Amazon has said Mr Bryson has been fired for violating its policy against vulgar and intimidating language. It has defended its actions by pointing to an internal investigation it conducted and stating that the punishment was consistent with the way other workers were treated.
“We strongly disagree with this statement and are surprised that the NLRB would want an employer to approve of Mr. Bryson’s conduct,” Kelly Nantel, a company spokeswoman, said in a statement. “Mr. Bryson was fired for bullying, berating and defaming a female colleague over a workplace megaphone.”
She added: “We do not tolerate that kind of behavior in our workplace and plan to appeal to the NLRB”
mr. Green, the judge, rejected Amazon’s main justifications for the dismissal. He said Amazon’s investigation had been “skewed” and aimed at finding reasons to fire Mr Bryson for his protest. The judge noted that Amazon had not interviewed a protester who had recorded the argument, writing that Amazon “preferred not to obtain information from anyone who protested with Bryson, even though that person was probably in the best position to explain what happened.”

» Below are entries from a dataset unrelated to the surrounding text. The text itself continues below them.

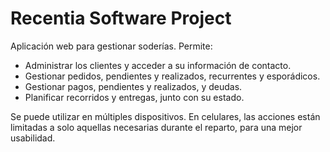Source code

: # Recentia Software Project

Aplicación web para gestionar soderías. Permite:

- Administrar los clientes y acceder a su información de contacto.
- Gestionar pedidos, pendientes y realizados, recurrentes y esporádicos.
- Gestionar pagos, pendientes y realizados, y deudas.
- Planificar recorridos y entregas, junto con su estado.

Se puede utilizar en múltiples dispositivos. En celulares, las acciones están limitadas a solo aquellas necesarias durante el reparto, para una mejor usabilidad.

He also doubted the statements of the managers and other employees that Amazon did interview. For example, Amazon has documented that the woman, who is white, and a manager said that Mr. Bryson had called her a racist statement during the altercation. But a video of the encounter showed that never happened. The woman told Mr Bryson, who is black, to “go back to the Bronx,” which the judge said could reasonably be construed as “racial.”
“I find it implausible that six individuals would see the argument and happen to provide these one-sided, exaggerated bills unless such bills were requested of them,” he wrote.

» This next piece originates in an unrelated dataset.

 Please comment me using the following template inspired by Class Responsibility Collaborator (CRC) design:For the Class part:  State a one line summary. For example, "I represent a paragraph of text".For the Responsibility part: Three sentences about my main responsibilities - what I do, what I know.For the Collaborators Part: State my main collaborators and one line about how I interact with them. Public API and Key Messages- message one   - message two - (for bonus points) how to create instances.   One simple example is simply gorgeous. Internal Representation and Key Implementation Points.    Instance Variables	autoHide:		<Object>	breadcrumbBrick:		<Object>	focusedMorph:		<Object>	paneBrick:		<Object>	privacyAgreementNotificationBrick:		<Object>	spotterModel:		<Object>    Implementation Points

Mr Bryson, who celebrated the verdict with his 9-year-old son, said he was pleased the judge had determined that some of Amazon’s public statements about him were not valid. “I really feel like they damaged my name for two years for nothing,” he said.
Amazon justified the dismissal by saying that other facility employees had been fired for similar behavior, but the judge disagreed. He said Amazon’s data indicates a lesser penalty “for behavior more threatening than Bryson’s or involving physical touching.” None of the examples involved incidents outside the facility on unpaid time, he added.

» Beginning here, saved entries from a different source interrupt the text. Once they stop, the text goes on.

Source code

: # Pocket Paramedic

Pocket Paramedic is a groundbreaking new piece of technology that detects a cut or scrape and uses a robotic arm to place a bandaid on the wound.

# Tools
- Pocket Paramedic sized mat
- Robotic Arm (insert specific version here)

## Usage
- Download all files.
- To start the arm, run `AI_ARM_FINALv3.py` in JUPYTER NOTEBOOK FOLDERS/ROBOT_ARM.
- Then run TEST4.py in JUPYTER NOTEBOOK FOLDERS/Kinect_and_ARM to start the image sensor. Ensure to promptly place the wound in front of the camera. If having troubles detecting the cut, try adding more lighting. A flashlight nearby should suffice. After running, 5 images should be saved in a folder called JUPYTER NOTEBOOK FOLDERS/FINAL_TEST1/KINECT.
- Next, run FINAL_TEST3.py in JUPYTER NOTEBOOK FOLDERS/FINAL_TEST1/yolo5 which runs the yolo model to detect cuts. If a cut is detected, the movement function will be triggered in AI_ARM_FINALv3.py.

Mr. Green also found that Amazon had not submitted all the documents requested in a subpoena. He said Amazon should post notices in the warehouse confirming workers’ right to form a union and publicly acknowledging the measures it should take.
“This is a very stern rebuke of Amazon’s unlawful, retaliatory termination of Gerald,” said Frank Kearl, an attorney with Make the Road New York, a progressive advocacy group that represented Mr. Bryson.
Amazon had challenged the case in the employment office and in federal court. To question a witness in hearings last year, Amazon hired Zainab Ahmad, a lawyer at Gibson, Dunn & Crutcher and a former federal prosecutor who had tried cases against terrorists.
In a related proceeding, the Labor Board last month sued Amazon in federal court, asking a judge to order the company reinstate Mr. Bryson, otherwise its “serious violation” of protections would “remain unchecked.” That case is still ongoing.
Amazon argued that the job center was biased when it asked the federal judge to intervene just before the JFK8 union election. The company has cited Mr Bryson’s case as a key reason why the union victory should be discarded.
The Amazon Labor Union, which won the vote on JFK8, faces a second vote at a neighboring warehouse in late April.
Mr Bryson, who is active in the union, said the ruling strengthened the case for the workers. “I’m there to say, ‘Listen, I just fought and won with them for two years,'” he said.
Amazon’s appeal against Monday’s ruling would go to the agency’s five-member board of directors. If it loses there, it can challenge the result in federal court.